* Task objective: Output the lines of the records below unchanged, starting at the line that contains "order: Asterales" and continuing through the last line of the records.

Records from a data source:

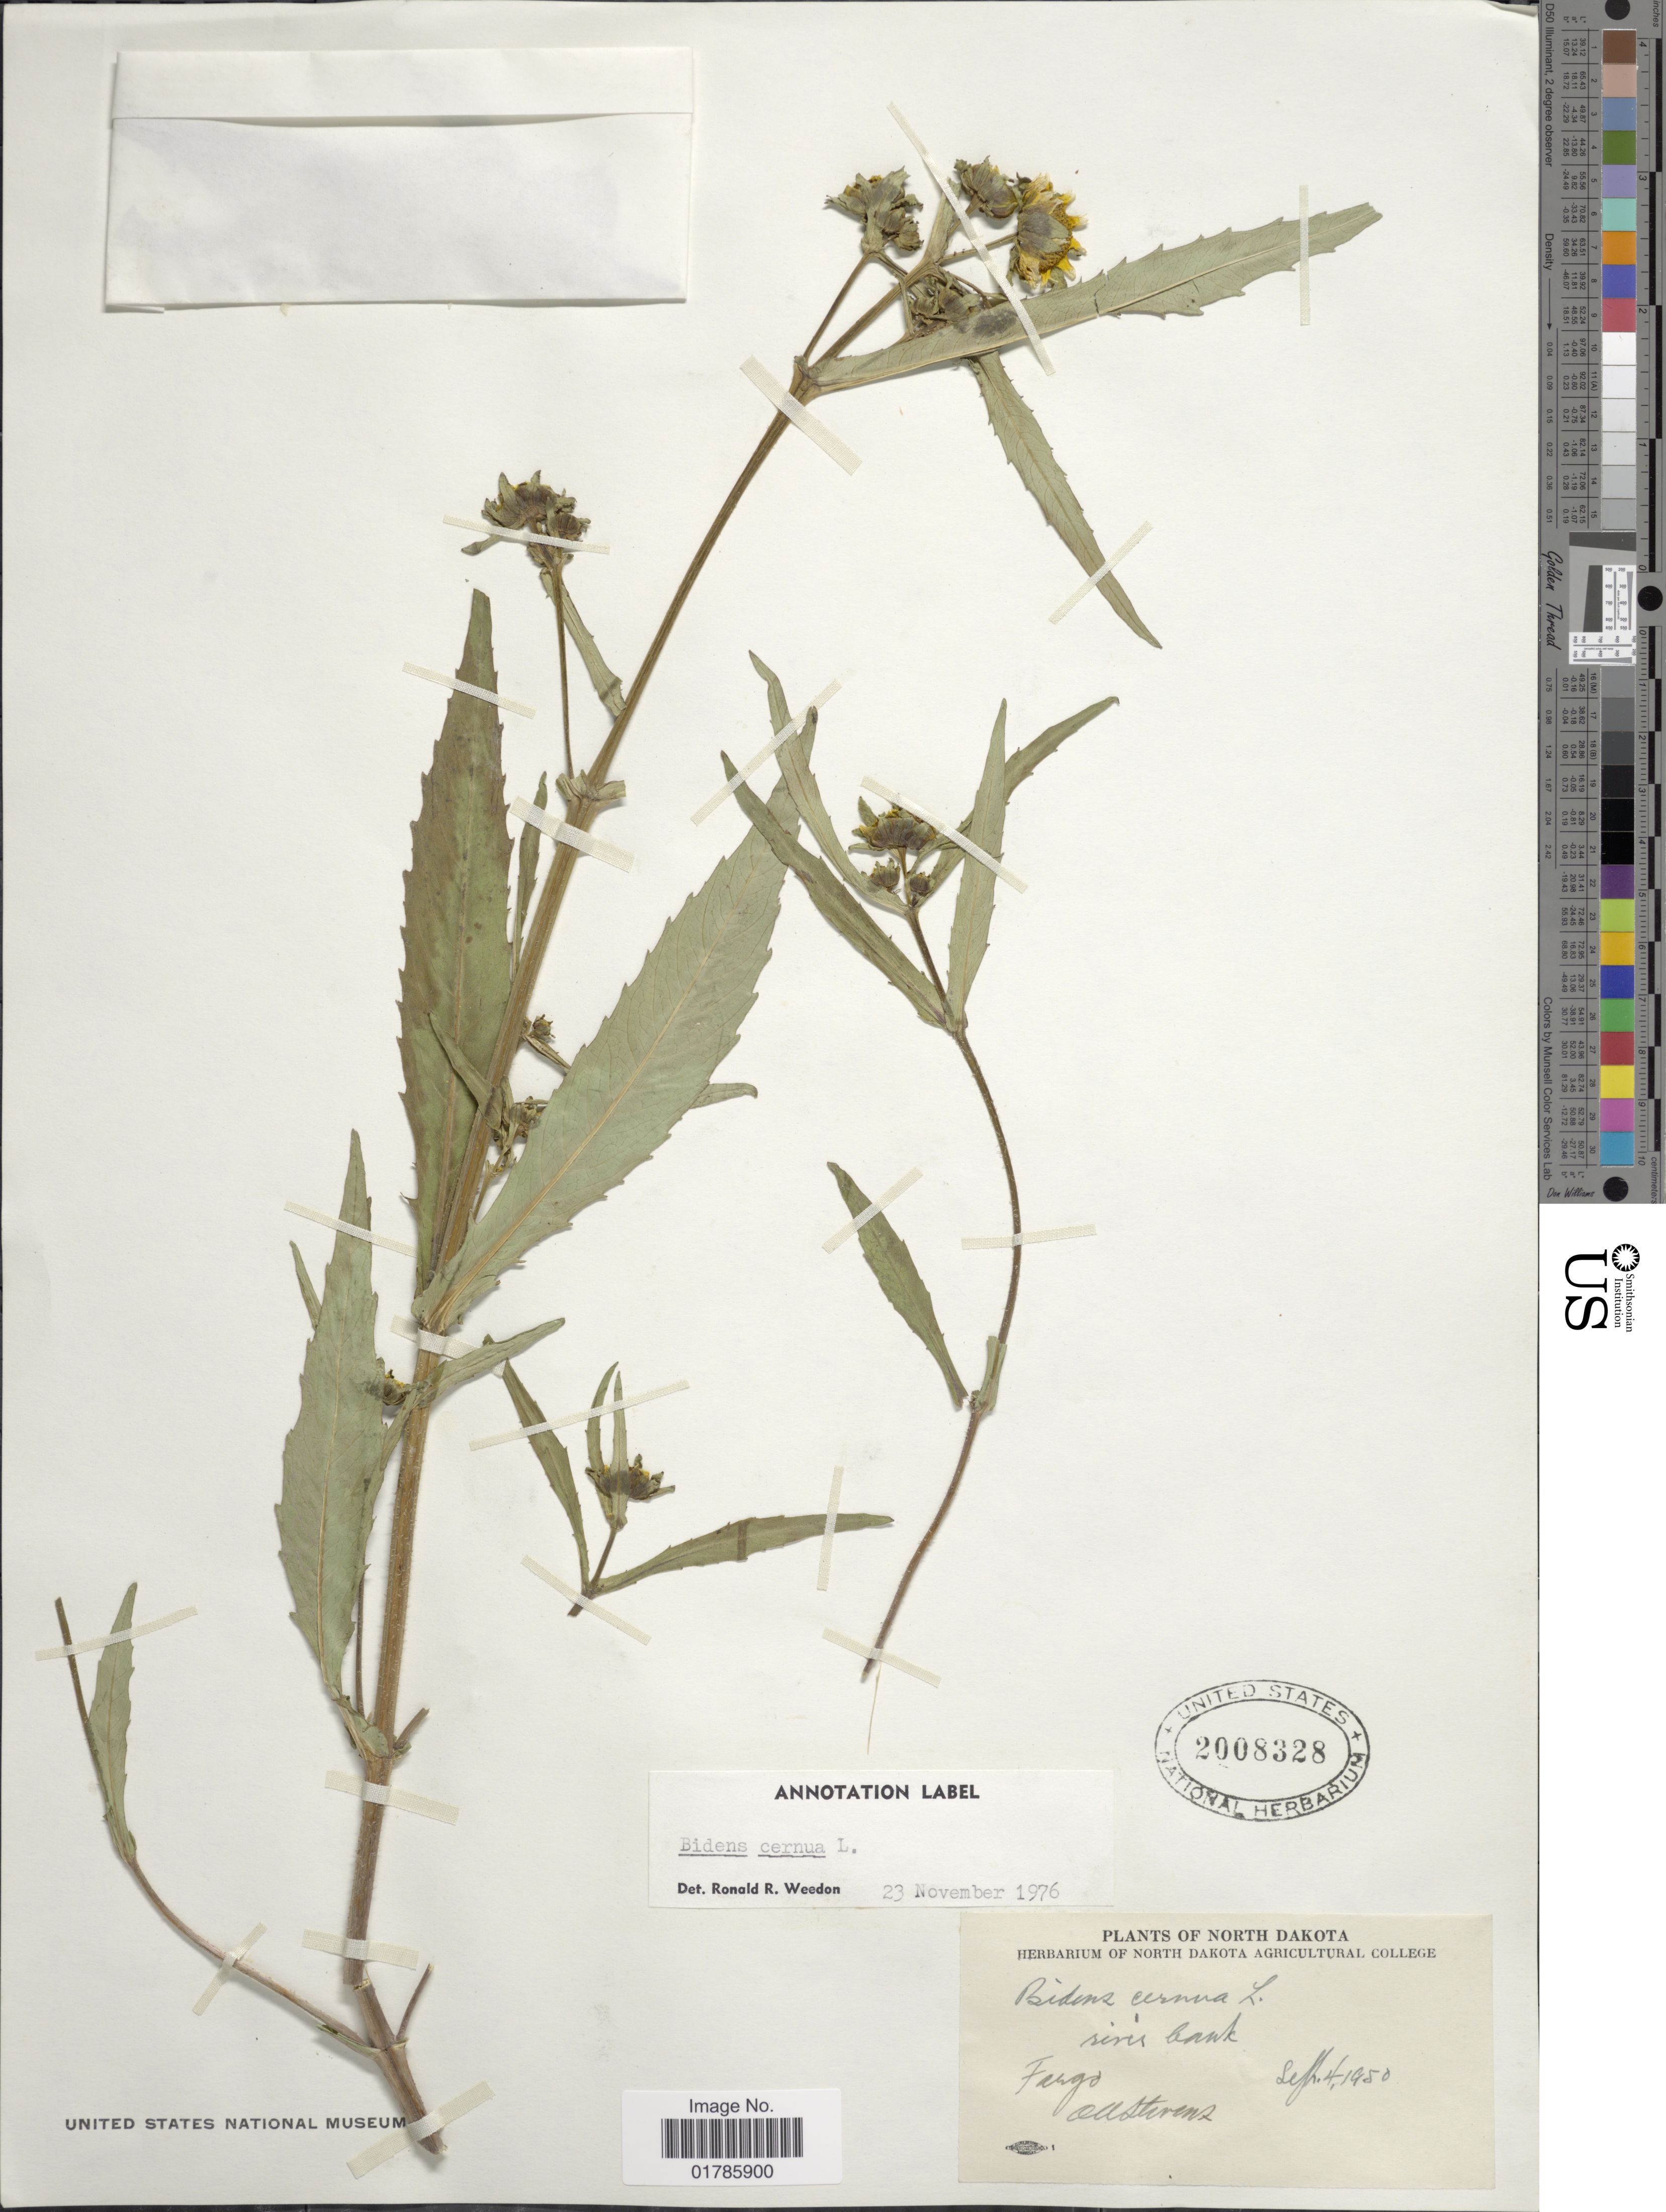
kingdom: Plantae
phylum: Tracheophyta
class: Magnoliopsida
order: Asterales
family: Asteraceae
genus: Bidens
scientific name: Bidens cernua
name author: L.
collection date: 1950-09-04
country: United States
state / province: North Dakota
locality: Fargo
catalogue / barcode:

* Final result:
order: Asterales
family: Asteraceae
genus: Bidens
scientific name: Bidens cernua
name author: L.
collection date: 1950-09-04
country: United States
state / province: North Dakota
locality: Fargo
catalogue / barcode:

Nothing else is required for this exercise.